Stallworth surrendered in court Thursday on charges that he was driving drunk when he struck and killed a pedestrian while returning from a night of partying in Miami Beach on March 14. The 28-year-old Stallworth was released by Miami authorities after posting $200,000 bail.
He was expected to fly back to Cleveland on Thursday night. Stallworth intends to resume voluntary workouts with the rebuilding Browns, who must now consider their options and the possibility they will not have the seven-year veteran on their roster next season.
Following a brief hearing Thursday before Miami-Dade Circuit Judge Dennis Murphy, Stallworth, dressed in a dark suit and holding his mother Donna’s hand, expressed his condolences and offered his prayers to victim Mario Reyes’ family. Stallworth added he has “full confidence and faith” in the legal process.

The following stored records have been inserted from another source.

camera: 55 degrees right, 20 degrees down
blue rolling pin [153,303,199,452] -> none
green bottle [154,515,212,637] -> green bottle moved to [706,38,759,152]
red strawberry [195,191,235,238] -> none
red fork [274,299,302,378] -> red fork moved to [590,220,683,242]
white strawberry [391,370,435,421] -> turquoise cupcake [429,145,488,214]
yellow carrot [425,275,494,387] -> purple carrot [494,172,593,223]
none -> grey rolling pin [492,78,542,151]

If convicted of DUI manslaughter, Stallworth faces a maximum of 15 years in prison.
The judge set an April 23 arraignment date for Stallworth to enter a plea. Stallworth, who is allowed to travel between Ohio and Florida and must seek permission to go anywhere else, does not have to be present at that hearing. Stallworth is expected to plead not guilty and a trial date will be set.

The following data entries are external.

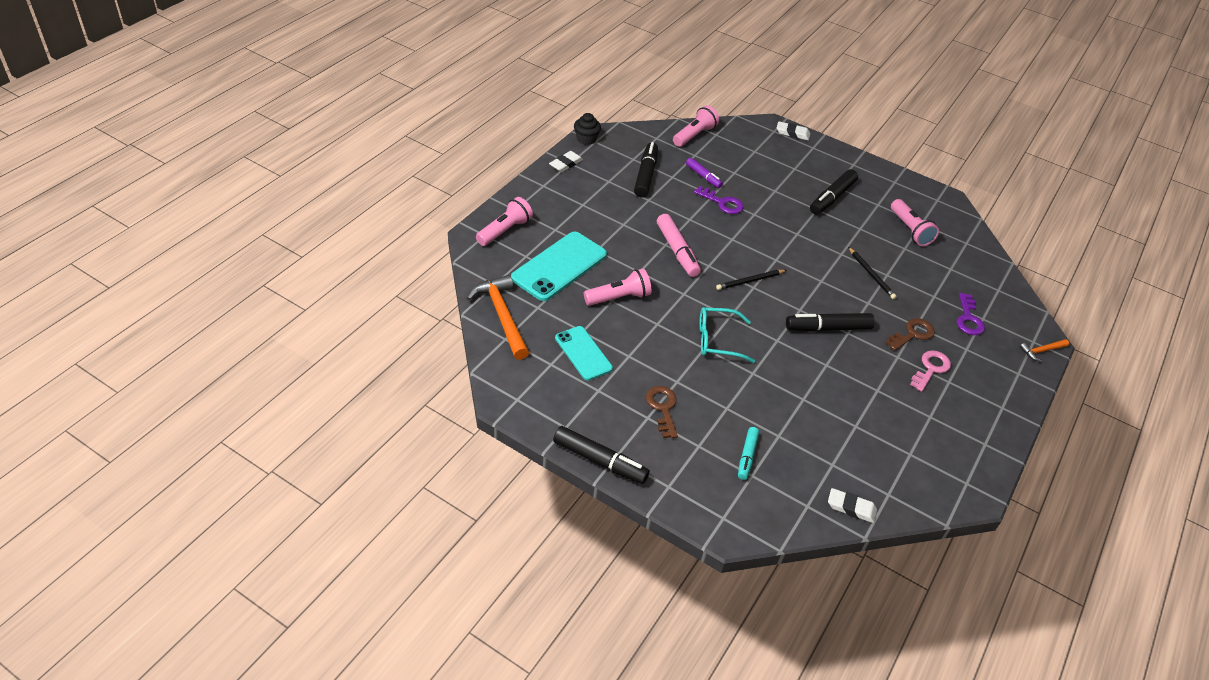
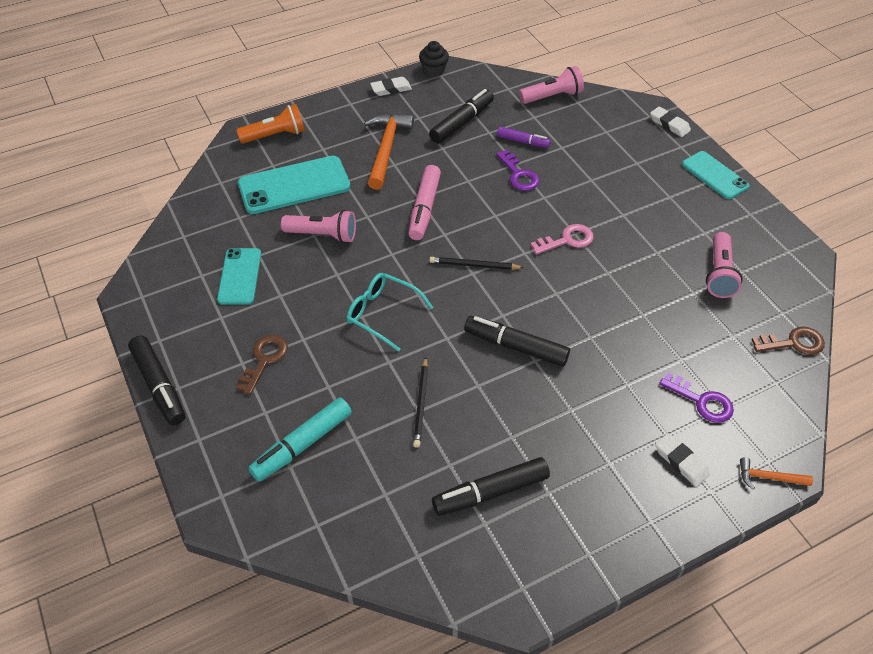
camera: 35 degrees right, 5 degrees up
orange hammer [467,275,529,360] -> orange hammer moved to [364,113,414,190]
pink flashlight [476,197,533,246] -> orange flashlight [236,104,305,144]
purple marker [686,158,723,188] -> purple marker turned 60 degrees counterclockwise [497,127,551,148]
turquoise marker [738,427,759,480] -> turquoise marker [248,398,352,482], size x1.63
black marker [810,169,858,215] -> black marker moved to [432,457,550,516]
white eraser [828,488,877,523] -> white eraser moved to [655,433,710,487]
black pencil [848,247,897,299] -> black pencil moved to [413,357,428,448]
brown key [886,318,935,351] -> brown key moved to [752,327,825,355]
pink key [910,350,951,392] -> pink key moved to [531,224,594,255]
purple key [957,293,985,335] -> purple key turned 90 degrees counterclockwise [659,373,734,423]
none -> turquoise phone [682,151,750,199]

The problem for the Browns is the legal case could drag into the 2009 season.
The team did not rush to Stallworth’s defense after the charges were announced Wednesday, releasing a statement saying “we are disappointed he has put himself in this position.” The Browns also said they had been in communication with NFL commissioner Roger Goodell.
As much as Stallworth’s life is in the hands of the legal system, it is Goodell who could decide his football future.

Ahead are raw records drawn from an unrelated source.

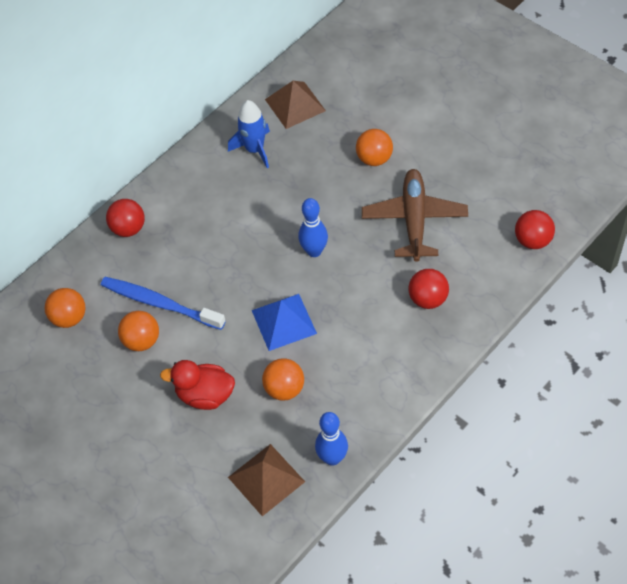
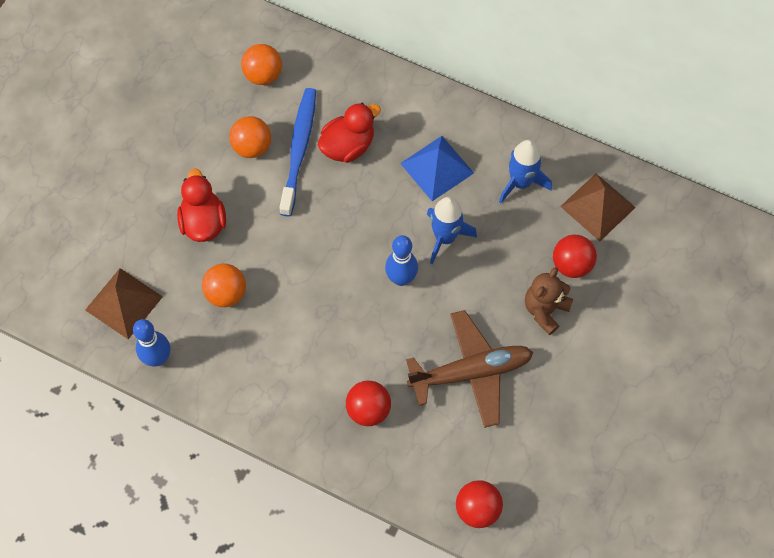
camera: 70 degrees right, 10 degrees up
red ball [106,199,145,237] -> red ball moved to [553,235,597,278]
blue pyramid [252,294,317,351] -> blue pyramid moved to [400,136,474,201]
orange ball [356,129,393,166] -> brown teddy bear [525,267,573,335]
none -> red duck [318,103,381,163]
none -> blue rocket [427,197,477,264]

Stallworth, whose first season with Cleveland was marred by injuries, faces a possible suspension if the league deems he violated its conduct or substance abuse policies.
The penalty could be severe in the NFL deems Stallworth a repeat offender. In 2007 the Philadelphia Inquirer reported that he had been in the league’s substance abuse program before he signed with the New England Patriots as a free agent that year.
After signing with the Patriots, where he played for one season, Stallworth acknowledged his past misstep in an interview with The Associated Press. “All that stuff is in the past,” Stallworth said at the time. “There was a situation a couple years ago. There’s nothing now that’s going on that will affect me preparing for helping this team.”
League spokesman Greg Aiello had no update on Stallworth’s situation and referred to a statement released by the league on Wednesday.
Stallworth also could lose a $4.5 million roster bonus from the Browns that he earned one day before the fatal accident.
It is unclear whether that bonus has been paid. It’s also possible the Browns could recoup all or part of any bonus if it is proven that Stallworth broke any agreements stipulated in his contract. Most NFL contracts include forfeiture language to protect the team in such cases.
Stallworth has six years remaining on a $35 million contract he signed with the Browns before last season.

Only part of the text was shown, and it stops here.